Lubitz reviews 6 major goals of care for chronic hypoparathyroidism. First, clinicians should avoid the signs and symptoms of hypocalcemia, including overt manifestations such as tetany and seizures as well as more subtle complaints like fatigue and cognitive dysfunction. Second, serum calcium should be maintained within a narrow therapeutic range; historically, guidelines recommended aiming for the lower end of normal or slightly below to avoid toxicity on conventional therapy, whereas PTH replacement can often normalize calcium without driving hypercalciuria.

Additional objectives include maintaining the calcium-phosphate product below 55 to reduce extraskeletal calcifications, avoiding hypercalciuria, and preventing hypercalcemia. Lubitz argues that improvement in quality of life should be explicitly recognized as another primary treatment goal, even though it is less easily quantified in busy practice.

Beyond symptom control and serum targets, Lubitz emphasizes the potential of PTH therapy to mitigate renal complications and reduce treatment burden.
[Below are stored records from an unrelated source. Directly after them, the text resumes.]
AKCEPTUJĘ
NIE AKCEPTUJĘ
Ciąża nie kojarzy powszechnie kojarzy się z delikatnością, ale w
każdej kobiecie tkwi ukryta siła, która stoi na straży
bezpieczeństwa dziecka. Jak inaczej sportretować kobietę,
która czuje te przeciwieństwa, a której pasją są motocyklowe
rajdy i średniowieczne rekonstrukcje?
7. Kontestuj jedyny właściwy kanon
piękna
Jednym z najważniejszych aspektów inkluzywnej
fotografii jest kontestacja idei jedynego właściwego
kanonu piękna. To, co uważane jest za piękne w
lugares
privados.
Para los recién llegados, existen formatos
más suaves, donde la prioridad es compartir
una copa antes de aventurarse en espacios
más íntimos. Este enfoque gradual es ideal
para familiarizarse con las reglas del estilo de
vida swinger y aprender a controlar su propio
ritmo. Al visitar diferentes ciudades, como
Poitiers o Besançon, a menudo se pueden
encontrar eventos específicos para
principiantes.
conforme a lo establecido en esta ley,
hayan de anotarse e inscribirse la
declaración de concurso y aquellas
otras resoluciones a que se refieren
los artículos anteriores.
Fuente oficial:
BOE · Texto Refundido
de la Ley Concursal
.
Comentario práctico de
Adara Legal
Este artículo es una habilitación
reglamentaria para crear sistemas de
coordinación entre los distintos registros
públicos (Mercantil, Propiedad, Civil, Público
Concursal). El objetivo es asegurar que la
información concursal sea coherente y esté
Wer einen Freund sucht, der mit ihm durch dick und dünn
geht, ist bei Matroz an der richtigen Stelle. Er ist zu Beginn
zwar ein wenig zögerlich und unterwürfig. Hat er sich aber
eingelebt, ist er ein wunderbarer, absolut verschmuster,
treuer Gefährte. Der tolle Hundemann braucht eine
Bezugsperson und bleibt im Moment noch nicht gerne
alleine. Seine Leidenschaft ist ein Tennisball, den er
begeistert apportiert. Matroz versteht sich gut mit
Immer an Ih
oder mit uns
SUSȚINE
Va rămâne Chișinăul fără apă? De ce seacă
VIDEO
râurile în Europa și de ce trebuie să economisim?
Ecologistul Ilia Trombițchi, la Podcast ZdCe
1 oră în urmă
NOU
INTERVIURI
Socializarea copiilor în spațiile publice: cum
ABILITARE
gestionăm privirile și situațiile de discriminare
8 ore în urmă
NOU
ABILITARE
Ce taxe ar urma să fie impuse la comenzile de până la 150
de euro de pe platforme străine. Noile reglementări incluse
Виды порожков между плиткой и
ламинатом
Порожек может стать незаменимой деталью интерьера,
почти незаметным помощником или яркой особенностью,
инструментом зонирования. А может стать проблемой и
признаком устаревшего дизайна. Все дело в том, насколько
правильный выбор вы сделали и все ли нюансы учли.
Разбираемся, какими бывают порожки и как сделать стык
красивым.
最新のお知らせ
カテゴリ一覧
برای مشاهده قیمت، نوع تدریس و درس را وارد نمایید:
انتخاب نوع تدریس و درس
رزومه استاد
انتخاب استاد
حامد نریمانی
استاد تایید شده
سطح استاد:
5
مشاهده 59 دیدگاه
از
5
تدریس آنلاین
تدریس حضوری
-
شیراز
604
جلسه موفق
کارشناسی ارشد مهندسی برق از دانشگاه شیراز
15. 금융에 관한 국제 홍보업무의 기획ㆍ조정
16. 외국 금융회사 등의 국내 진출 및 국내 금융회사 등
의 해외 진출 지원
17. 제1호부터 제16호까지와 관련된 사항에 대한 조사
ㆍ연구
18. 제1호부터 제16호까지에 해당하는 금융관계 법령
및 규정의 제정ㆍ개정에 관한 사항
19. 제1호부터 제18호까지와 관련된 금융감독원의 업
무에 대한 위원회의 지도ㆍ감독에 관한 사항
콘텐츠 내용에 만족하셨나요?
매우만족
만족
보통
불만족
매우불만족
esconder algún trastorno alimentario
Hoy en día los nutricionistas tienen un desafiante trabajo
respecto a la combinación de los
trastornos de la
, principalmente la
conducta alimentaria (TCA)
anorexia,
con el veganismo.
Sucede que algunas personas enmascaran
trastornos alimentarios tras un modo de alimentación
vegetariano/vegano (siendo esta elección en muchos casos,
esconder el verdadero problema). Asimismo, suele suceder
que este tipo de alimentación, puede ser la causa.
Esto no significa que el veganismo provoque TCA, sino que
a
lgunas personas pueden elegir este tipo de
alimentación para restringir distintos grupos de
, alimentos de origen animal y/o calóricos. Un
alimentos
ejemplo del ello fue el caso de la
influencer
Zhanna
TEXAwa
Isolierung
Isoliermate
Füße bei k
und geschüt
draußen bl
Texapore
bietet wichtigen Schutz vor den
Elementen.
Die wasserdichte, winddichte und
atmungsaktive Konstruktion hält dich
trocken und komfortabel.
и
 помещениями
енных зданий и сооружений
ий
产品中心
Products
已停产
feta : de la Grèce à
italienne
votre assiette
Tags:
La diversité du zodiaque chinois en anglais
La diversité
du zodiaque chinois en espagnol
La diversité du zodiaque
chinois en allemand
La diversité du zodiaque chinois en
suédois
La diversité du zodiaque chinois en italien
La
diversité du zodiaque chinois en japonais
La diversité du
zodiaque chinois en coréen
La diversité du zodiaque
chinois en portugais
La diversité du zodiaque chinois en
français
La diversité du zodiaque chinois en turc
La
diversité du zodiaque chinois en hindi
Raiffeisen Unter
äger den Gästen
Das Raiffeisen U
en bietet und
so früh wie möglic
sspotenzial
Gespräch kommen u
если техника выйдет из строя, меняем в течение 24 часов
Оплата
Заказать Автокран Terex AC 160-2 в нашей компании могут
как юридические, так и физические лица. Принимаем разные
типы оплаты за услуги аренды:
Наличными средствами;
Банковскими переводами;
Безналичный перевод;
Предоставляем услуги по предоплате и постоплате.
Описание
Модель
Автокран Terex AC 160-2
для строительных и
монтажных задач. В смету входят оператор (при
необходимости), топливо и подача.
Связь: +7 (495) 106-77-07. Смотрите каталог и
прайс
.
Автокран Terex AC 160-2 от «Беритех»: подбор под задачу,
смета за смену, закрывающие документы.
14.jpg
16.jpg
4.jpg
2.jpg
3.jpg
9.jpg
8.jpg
She notes that in the PATHWAY trial, patients treated with palopegteriparatide experienced a sustained, clinically meaningful rise in estimated glomerular filtration rate and a durable decline in 24-hour urinary calcium to normal ranges.

Pill burden was also markedly reduced: patients who began with an average of 6.7 “hypopara pills” per day (calcium and related agents) decreased to approximately 0.5 pills per day over 26 weeks. For many individuals, this represents a reduction of six or more tablets daily, which can have a substantial impact on adherence, quality of life, and overall treatment satisfaction.